Biofilms form when a community of bacteria assemble in some form of watery environment, begin to excrete a glue-like substance and adhere to a surface. Biofilms have been found to be involved in a wide variety of microbial infections in the human body. An example is dental plaque, which can lead to caries and periodontal disease if undisrupted.

In an interview with Dental Tribune International, study leader Prof. David Thomas explained that specialised alginates work in two ways: “Firstly, they directly interact with the ‘sticky’ biofilm matrix, which encases the bacteria, and modify the biofilm’s structure by binding to calcium. These effects make the biofilm less robust and more easily disrupted. Secondly, they work directly on the bacteria themselves, changing their expression of quorum-sensing molecules (which control biofilm development) and making them more sensitive to the effects of conventional antibiotic therapy.”

The researchers have used the information about how alginates work to develop an inhalation therapy being tested on cystic fibrosis patients. If successful, the treatment could be applied to help clear mucus obstructions in the lungs and potentially slow the progression of the disease. In addition, it could be used in other, more common respiratory diseases, such as chronic obstructive pulmonary disease.
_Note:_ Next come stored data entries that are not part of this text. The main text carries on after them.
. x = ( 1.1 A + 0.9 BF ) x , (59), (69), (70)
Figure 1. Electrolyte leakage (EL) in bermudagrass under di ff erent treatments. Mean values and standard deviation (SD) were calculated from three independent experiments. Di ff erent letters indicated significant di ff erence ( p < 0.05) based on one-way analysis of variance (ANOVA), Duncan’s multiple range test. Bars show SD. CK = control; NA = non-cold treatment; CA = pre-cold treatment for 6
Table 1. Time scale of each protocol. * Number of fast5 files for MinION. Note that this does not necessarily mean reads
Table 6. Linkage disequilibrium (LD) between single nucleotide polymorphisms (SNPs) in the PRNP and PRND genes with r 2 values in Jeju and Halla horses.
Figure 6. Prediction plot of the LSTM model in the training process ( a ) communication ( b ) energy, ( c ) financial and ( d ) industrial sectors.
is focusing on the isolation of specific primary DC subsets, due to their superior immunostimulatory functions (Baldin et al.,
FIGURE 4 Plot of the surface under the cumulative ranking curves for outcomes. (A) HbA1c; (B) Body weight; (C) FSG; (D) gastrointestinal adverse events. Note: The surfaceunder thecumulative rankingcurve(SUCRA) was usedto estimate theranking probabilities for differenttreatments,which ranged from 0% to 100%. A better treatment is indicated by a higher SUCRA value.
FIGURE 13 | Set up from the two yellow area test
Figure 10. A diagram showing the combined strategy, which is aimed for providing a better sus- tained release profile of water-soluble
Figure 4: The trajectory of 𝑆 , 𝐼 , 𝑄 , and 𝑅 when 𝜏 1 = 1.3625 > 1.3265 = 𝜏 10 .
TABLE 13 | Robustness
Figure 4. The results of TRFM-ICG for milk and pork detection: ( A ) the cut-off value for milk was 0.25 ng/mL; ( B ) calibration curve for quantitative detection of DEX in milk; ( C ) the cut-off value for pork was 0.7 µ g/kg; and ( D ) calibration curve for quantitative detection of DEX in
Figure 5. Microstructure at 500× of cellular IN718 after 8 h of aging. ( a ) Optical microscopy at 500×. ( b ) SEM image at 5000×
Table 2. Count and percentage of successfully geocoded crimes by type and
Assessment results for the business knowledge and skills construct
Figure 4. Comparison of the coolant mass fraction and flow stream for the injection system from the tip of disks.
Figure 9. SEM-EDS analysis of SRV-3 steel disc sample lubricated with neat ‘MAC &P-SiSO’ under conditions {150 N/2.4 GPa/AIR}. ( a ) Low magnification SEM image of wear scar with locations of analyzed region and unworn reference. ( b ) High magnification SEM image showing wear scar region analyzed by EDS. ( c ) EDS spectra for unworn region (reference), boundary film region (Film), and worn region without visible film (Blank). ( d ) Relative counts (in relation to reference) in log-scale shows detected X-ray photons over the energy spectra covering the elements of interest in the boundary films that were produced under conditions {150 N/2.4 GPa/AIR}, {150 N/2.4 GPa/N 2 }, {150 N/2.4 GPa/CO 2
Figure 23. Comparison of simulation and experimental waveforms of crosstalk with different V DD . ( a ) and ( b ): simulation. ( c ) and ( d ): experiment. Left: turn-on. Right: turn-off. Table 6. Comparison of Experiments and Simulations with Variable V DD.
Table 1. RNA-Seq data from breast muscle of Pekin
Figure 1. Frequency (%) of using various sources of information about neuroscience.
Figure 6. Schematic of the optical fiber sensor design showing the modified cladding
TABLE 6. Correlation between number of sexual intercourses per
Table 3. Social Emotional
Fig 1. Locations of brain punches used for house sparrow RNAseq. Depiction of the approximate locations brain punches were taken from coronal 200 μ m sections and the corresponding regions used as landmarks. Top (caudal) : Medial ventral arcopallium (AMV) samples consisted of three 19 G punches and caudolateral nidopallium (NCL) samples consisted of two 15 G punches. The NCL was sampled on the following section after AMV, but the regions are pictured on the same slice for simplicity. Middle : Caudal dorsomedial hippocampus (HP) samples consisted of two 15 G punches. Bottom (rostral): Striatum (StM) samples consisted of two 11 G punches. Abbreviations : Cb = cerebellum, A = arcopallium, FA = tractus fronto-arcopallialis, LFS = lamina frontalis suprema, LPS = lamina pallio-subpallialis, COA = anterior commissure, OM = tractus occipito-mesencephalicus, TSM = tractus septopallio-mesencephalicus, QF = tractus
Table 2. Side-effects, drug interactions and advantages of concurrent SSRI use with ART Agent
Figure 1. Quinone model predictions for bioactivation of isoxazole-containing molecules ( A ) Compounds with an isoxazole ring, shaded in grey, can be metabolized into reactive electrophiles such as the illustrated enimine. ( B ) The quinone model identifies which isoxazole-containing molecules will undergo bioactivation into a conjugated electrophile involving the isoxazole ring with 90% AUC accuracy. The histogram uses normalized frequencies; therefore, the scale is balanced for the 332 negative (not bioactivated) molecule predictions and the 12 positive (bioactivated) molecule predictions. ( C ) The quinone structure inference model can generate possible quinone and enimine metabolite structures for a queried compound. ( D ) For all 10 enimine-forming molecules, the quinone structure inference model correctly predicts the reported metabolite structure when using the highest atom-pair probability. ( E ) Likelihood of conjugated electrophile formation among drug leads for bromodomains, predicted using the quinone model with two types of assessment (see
The studies are also paving the way towards improved treatment of chronic skin wounds and combat of organisms that cause periodontal disease, for example.

Thomas explained that “the alginates may be useful in dentistry as an adjunct in the management of chronic biofilm infections”, such as “peri-implantitis, where the non-toxic agent may be applied directly to aid disruption of biofilms and stop biofilms reforming on treated surfaces”.

The project was launched with funding from AlgiPharma in 2007 for exploratory microbiology studies, but developed into a nine-year collaboration between the university’s Advanced Therapies Group (ATG), AlgiPharma, and Cardiff and Vale University Health Board. The ATG’s collaborative network helped attract researchers with expertise in specialist areas, paving the way for human clinical studies across the EU and Scandinavia.

Dr Philip Rye, Research and Development Director at AlgiPharma, said: “The collaboration has enabled us to make significant advances in the development of a new drug, which is now in human clinical studies, and has recently been included in the US Cystic Fibrosis Foundation drug development pipeline.”

The project is a winning finalist in Cardiff University’s 2017 Innovation and Impact Awards.